Still, while reading this book, I simultaneously received an e-mail from the Monterey Bay Aquarium urging me to contact my elected leaders in California and ask them to vote for legislation that would ban the sale of shark fins in the state. I sent an e-mail of my own wording--the first time I've ever done such a thing. It's better than simply feeling powerless.

Juliet Eilperin is a talented writer and obviously thorough investigator and reporter. But while I wouldn't quite call her prose clinical, it doesn't have the richness I was hoping for in a book about the ocean's--maybe the world's--top predators. Tales of shark callers with stone statuettes should shine with an almost mystical glow--but that's my preference. Eilperin was not out to beatify sharks, nor romanticize the people who rely on them for traditional, cultural, or economic reasons.

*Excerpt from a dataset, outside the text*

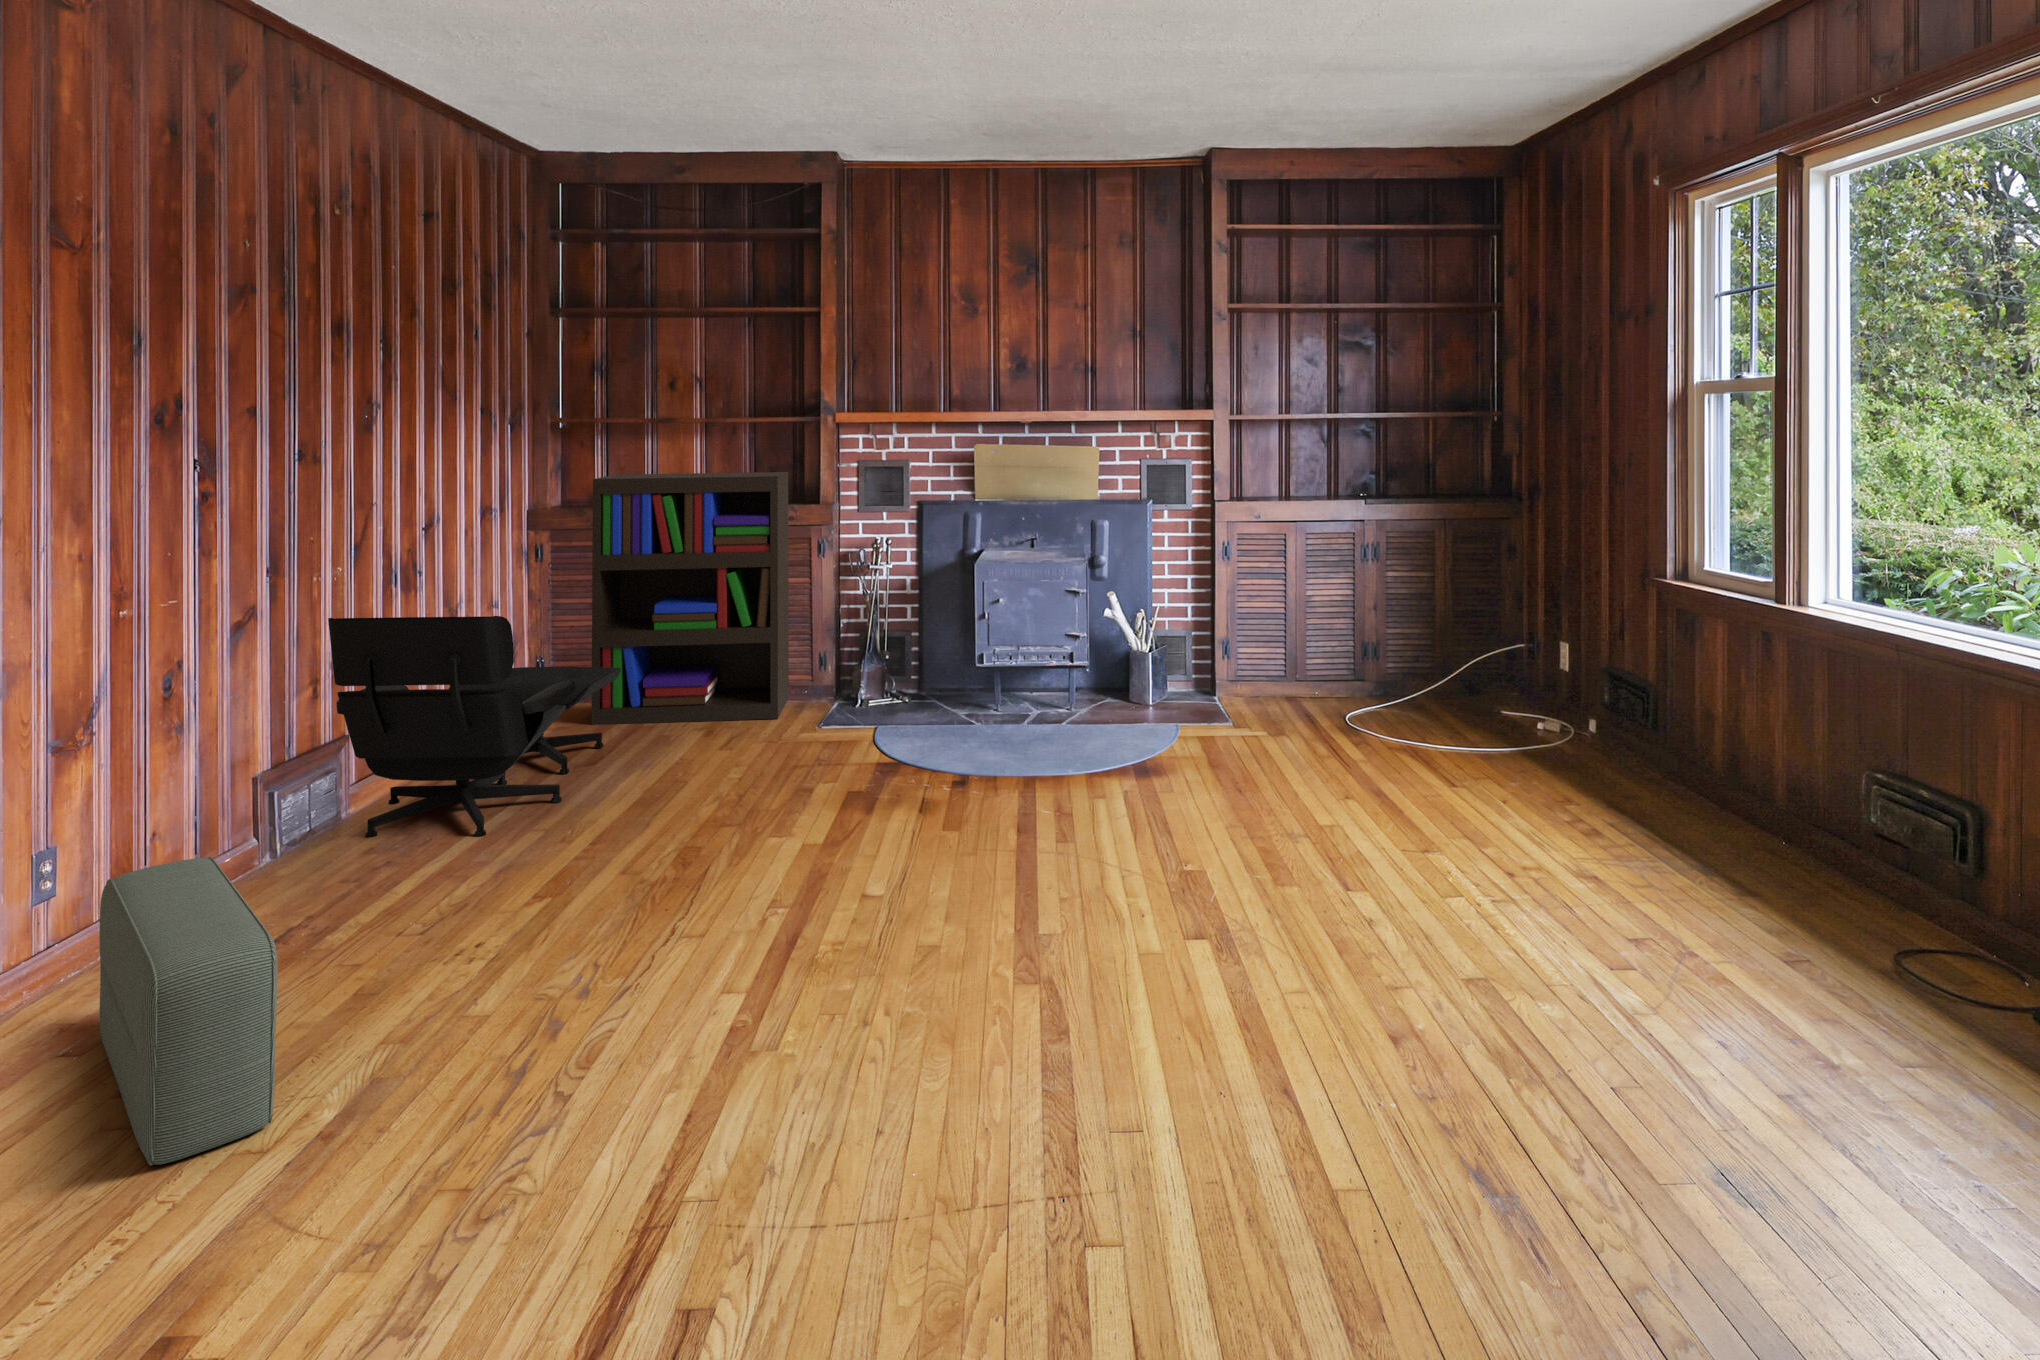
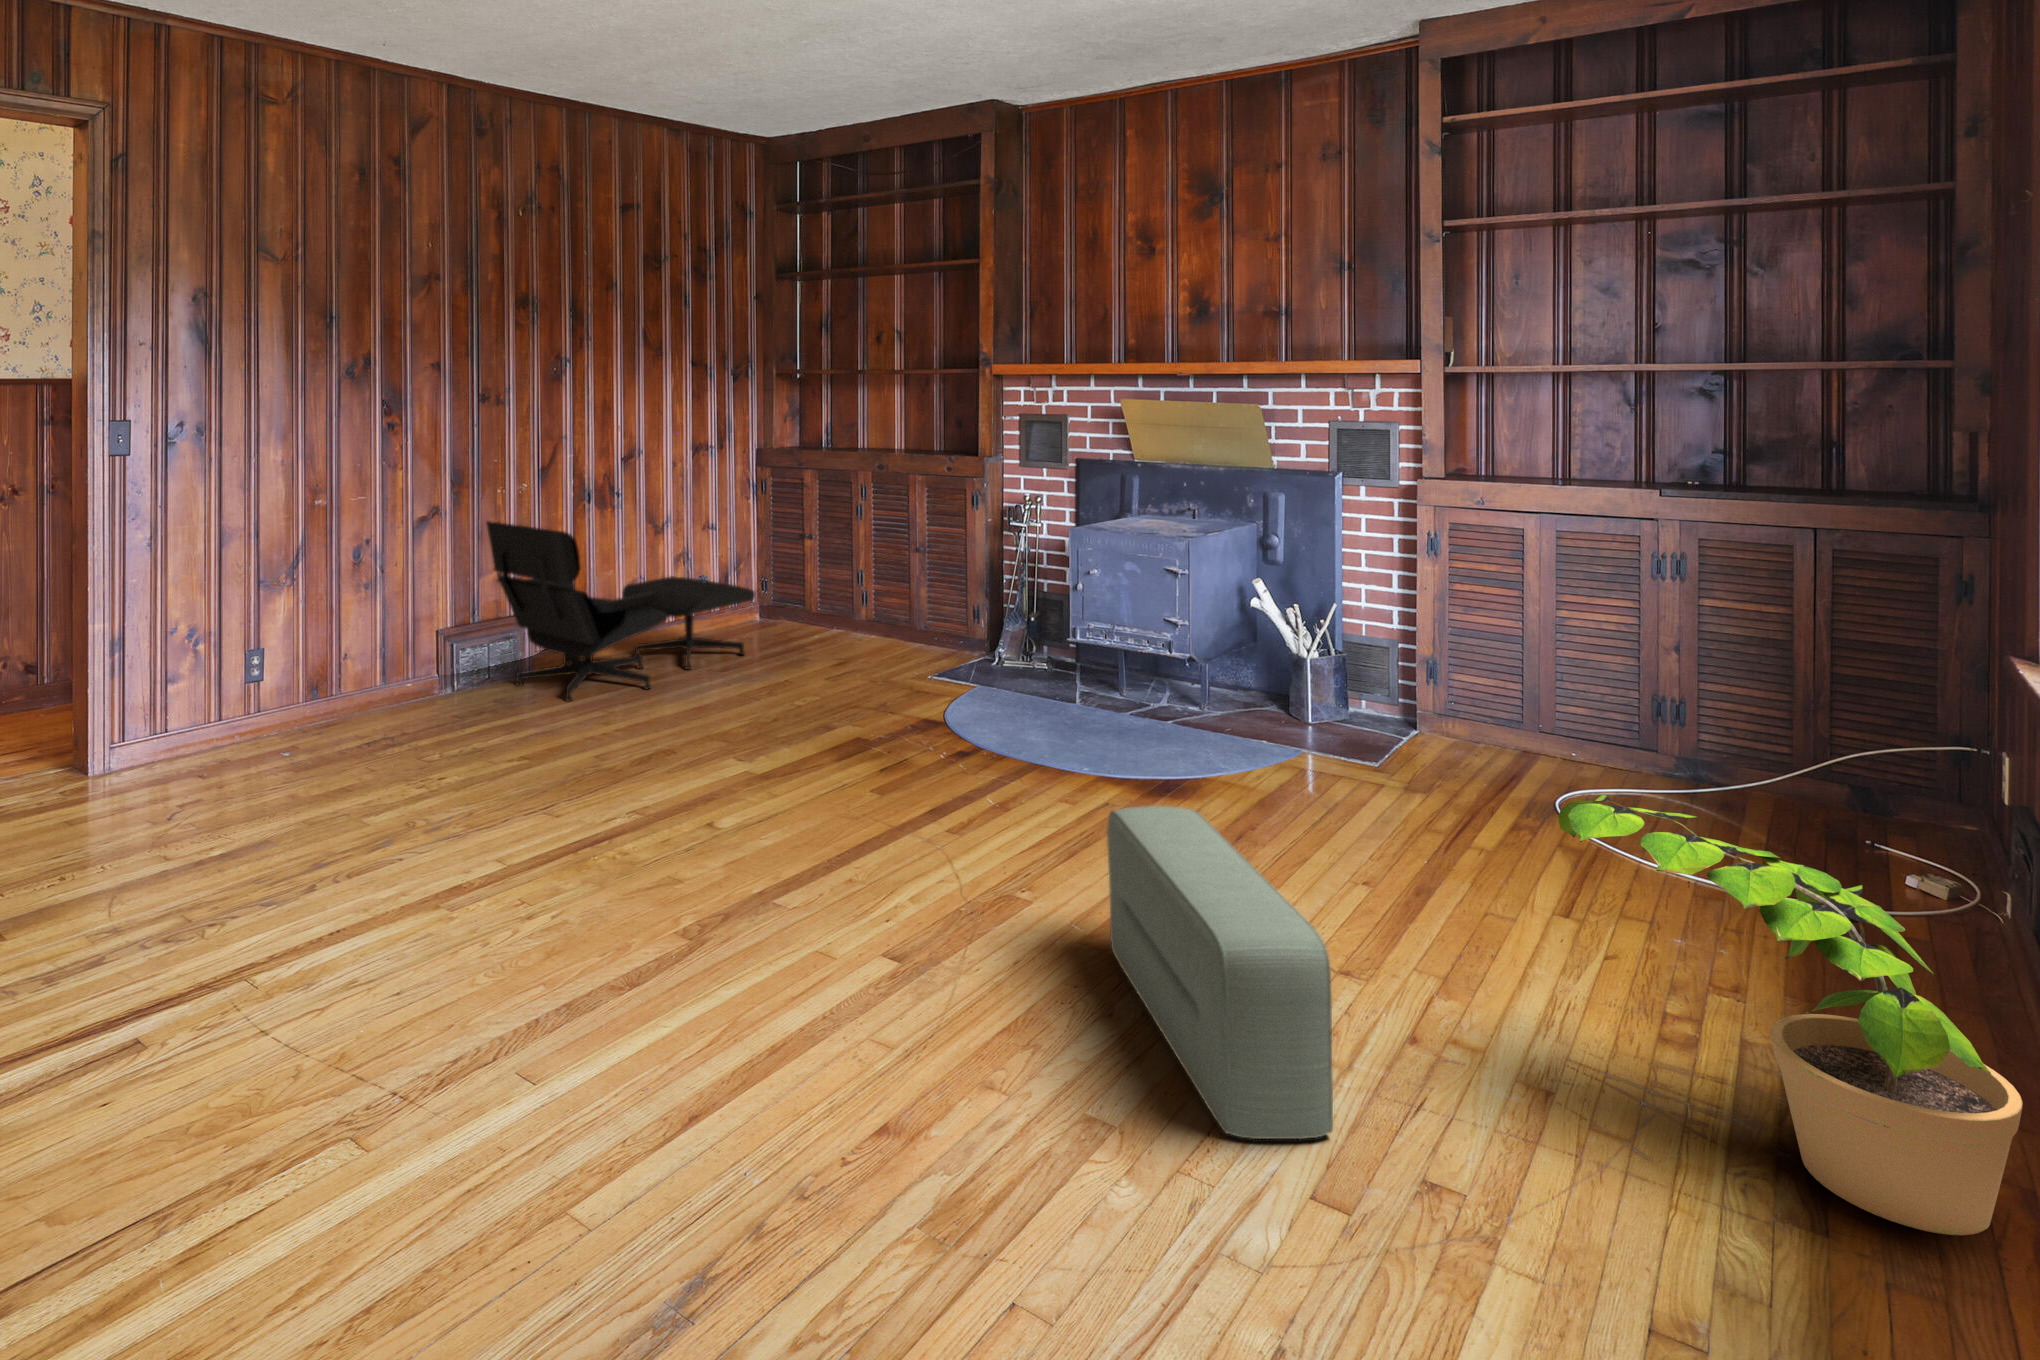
bookshelf: present [591,472,789,725] -> none [765,420,949,660]
potted plant: none [1574,674,1790,869] -> present [1558,795,2023,1235]
pouf: present [99,857,277,1166] -> present [1107,806,1333,1139]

She simply visits various countries and continents in search of stories and experiences she puts on paper to educate her readers. It's a noble goal.

So while her passion lacks creative depth, it is evident, and her approach keeps the book from being moist-eyed and preachy despite its repetition of statistics and quotes from experts that point to a future without sharks. What little we know about the fish is still enough to indicate that their absence would transform our oceans in dire and drastically surprising ways.

I am convinced of sharks' importance, as well as the necessity of their preservation, but I was to begin with. Now if only Eilperin could convince a billion or so people not in the choir to read her book. Barring that, does anyone have the resources to mount an ad campaign in Beijing? Maybe large billboards and bus ads with movie stars saying in Mandarin: "Only men with embarrassingly small penises serve and eat shark fins."